Saturday, April 5, 2008


It seems like the scope of fitness and nutritional advice from, professionals, celebrities and scientific health pros are limitless. But there are some things that just don’t make sense. Funk has compiled six health myths and why we should ignore them.

1. THE LESS FAT YOU EAT, THE BETTER – There are four different kinds of fats: Saturated, polyunsaturated, monounsaturated and trans-fat. . Avoid saturated and trans-fats, which are associated with the increase blood cholesterol. The other two fats, however, lower blood cholesterol, increase nutrient absorption and enhance food flavour. AN adult should have about 65 grams or less of fat each day. Less than a third of that should be “bad” fats, so stay away from processed foods. Supplement your meals with healthy fats found in foods like avocado, almonds and olive oil.

2. HIGH-PROTEIN, LOW-CARB DIETS ARE THE MOST EFFECTIVE FOR WEIGHT LOSS – While the low-carb diet has long been a trendy option, it cannot support optimal health for long. Restricting essential carbohydrates prevents you from getting the vitamins and minerals that you need to keep your body healthy. Adequate carbohydrates must be consumed daily to restore glycogen levels.

3. YOU CAN LOSE AND MAINTAIN WEIGHT WITHOUT EXERCISE AND YOU CAN EAT WHATEVER YOU WANT IF YOU DO EXERCISE – Both myths are a recipe for unhealthy living. You can lose weight without exercise, but cutting calories to the extreme will only lead to eating disorders. And as good as physical activity is for you, if you don’t couple it with a proper diet, it won’t help you lose weight. Remember the weight loss only occurs when you burn more calories than you eat.

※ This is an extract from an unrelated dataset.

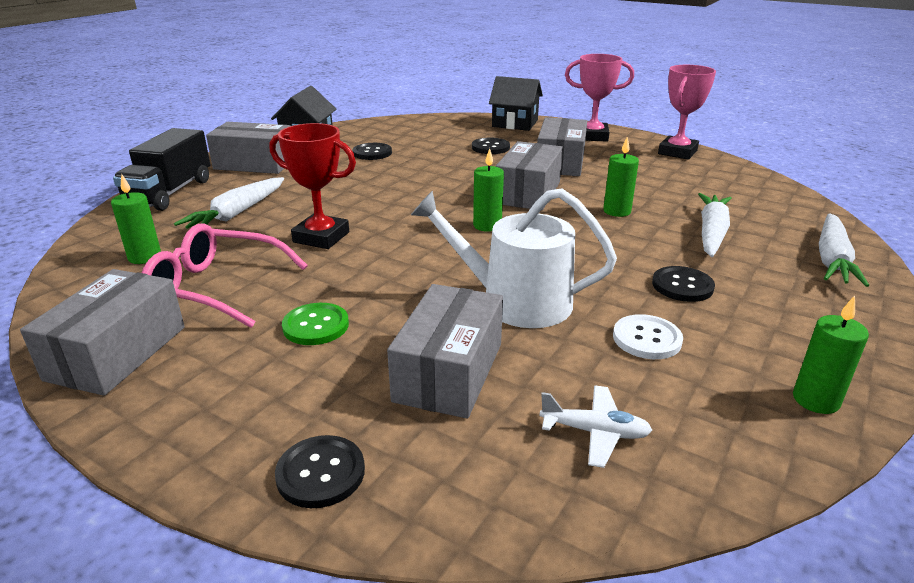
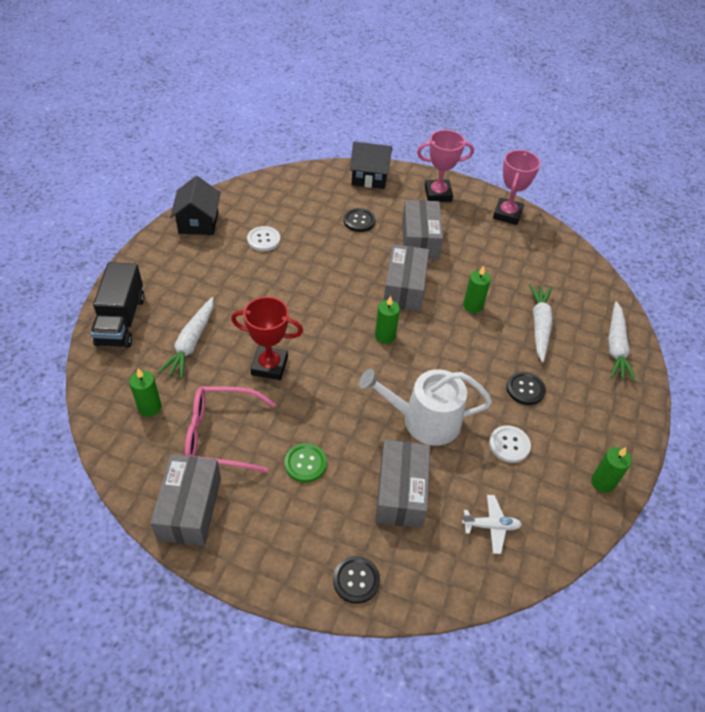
camera: 15 degrees left, 20 degrees up
grey box [206,122,291,174] -> none
black button [353,143,392,160] -> white button [247,226,280,251]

4. FRUIT AND SPORTS DRINKS ARE GOOD REPLACEMENTS FOR WATER – Although fruit and sports drinks contain water, they are not replacements for it. Sports drinks overdose in sodium (to replace loss by excessive sweating) and sugar (to supplement depleted carbohydrate reserves). These drinks should be reserved for athletes who endured extended strenuous workouts. Sports and Fruit drinks add countless calories along with flavour.

5. WHEN FOODS ARE “LOW-FAT” OR “FAT-FREE” YOU CAN EAT AS MUCH OF THEM AS YOU LIKE – Most low-fat and fat-free foods are highly processed. And while they boast less fat, they don’t supply much nutritionally. They contain too many calories because manufacturers add-sugar, flour and starch to replace flavour lost through fat removal. Don’t get duped by a label: Just because a food is lowfat doesn’t mean it’s calorie-free. Eat foods naturally low in fat like vegetables, fruits and whole grains.

6. AVOID LIFTING WEIGHTS BECAUSE THEY WILL MAKE YOU BULK UP – This is a myth that is probably the number one excuse by women looking to avoid weight training. While men gain bulk when they lift, women can weight train to increase muscle definition without looking like a bodybuilder. The reason for the difference is that females have one-tenth the amount of testosterone levels that males have. Women who weight train help themselves lose body fat and build lean muscle. They become stronger, firmer and can strengthen bone density which will help prevent osteoporosis.

Funk Roberts

1 comment:

  1. Nice list, i hear all these (or see them happening) all the time, and it's easy to fall into weird mindsets like these...

    the most confusing of it for me is the high protein/low carb route... I mean, weren't we always told carbs were essential for active/exercising lifestyles? this approach is just a shortcut to avoid the hard parts of diet and exercise and in the end it really does not work out all that well in the general health sense (didn't atkins die of a heartattack?)